TRIBUNNEWS.COM - Usulan Majelis Ulama Indonesia (MUI) terkait jenis hukuman yang tepat bagi pembunuh sadis Eno Parihah (19) didukung netizen, Jumat (20/5/2016).
Pembunuhan sadis pada Eno mengundang perhatian publik apalagi pembunuhan dilakukan sangat sadis.
Korban (maaf) harus tewas dengan kondisi gagang pacul yang masuk ke dalam tubuh melalui kemaluan korban.
Wakil Ketua Komisi Hukum MUI, Ikhsan Abdullah, mengatakan aturan yang ada terbukti kurang memberikan efek jera kepada pelaku.

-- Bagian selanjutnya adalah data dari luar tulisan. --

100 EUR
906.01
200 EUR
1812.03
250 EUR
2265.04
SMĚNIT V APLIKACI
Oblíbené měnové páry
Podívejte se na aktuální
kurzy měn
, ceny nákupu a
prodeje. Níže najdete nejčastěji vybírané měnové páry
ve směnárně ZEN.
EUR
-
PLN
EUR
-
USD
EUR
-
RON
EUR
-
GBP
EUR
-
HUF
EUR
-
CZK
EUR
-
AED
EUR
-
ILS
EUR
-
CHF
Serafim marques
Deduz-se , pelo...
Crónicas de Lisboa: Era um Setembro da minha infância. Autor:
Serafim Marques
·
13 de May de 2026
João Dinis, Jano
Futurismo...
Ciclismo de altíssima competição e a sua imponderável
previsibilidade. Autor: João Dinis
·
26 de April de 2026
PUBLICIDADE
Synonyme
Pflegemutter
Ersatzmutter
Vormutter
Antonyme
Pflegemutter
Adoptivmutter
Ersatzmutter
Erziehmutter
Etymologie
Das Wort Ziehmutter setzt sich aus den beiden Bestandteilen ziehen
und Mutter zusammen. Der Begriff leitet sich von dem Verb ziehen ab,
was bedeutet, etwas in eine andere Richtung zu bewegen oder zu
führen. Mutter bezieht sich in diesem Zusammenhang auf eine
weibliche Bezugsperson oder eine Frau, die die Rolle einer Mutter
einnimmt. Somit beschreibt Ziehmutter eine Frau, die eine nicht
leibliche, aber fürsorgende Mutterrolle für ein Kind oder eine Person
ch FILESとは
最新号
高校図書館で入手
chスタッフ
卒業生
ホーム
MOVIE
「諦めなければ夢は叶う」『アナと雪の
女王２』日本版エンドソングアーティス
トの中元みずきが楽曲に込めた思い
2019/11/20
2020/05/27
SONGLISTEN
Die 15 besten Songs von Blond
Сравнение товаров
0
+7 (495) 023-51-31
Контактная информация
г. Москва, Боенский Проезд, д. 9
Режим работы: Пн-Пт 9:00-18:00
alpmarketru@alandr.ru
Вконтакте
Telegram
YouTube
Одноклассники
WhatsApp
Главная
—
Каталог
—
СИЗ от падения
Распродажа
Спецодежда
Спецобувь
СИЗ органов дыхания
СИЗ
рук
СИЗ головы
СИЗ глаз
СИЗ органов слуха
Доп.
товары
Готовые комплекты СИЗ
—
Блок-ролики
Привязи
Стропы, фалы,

Mengenai pemberian sanksi berupa kebiri yang aturannya akan dikeluarkan, Ikhsan mengatakan hukuman tersebut kurang bisa memberikan efek jera.
Ikhsan mengatakan pelaku kejahatan seksual harus dihukum mati.
"Apa treatment-nya (penanganannya)? Ya hukuman mati," kata Ikhsan kepada wartawan di kantor MUI, Jakarta Pusat, Kamis (19/5/2016) kemarin.
Hukuman tersebut menurutnya juga pantas dijatuhkan kepada pelaku pembunuhan sadis, terhadap Eno Parihah (18).
Para pelaku, termasuk pacar korban yang ikut melakukan pembunuhan sadis itu, Rahmat Alin (16), layak dijatuhi hukuman mati.
Status dibawah umur para pelaku, kata Ikhsan, bukanlah alasan agar pelajar SMP itu diberikan keringanan hukuman.
Pasalnya apa yang dilakukan Rahmat dan rekan-rekannya adalah kejahatan yang sangat sadis, yang melebihi sifat binatang.
"Jangan dilihat anak itu umurnya, tapi perlakuan anak itu sudah melebihi binatang," terangnya.
MUI akan menggelar rapat untuk membahas fatwa terkait kejahatan seksual.
MUI berharap fatwa tersebut nantinya dapat menjadi dorongan untuk pemerintah, agar mengeluarkan aturan dengan sanksi yang lebih berat.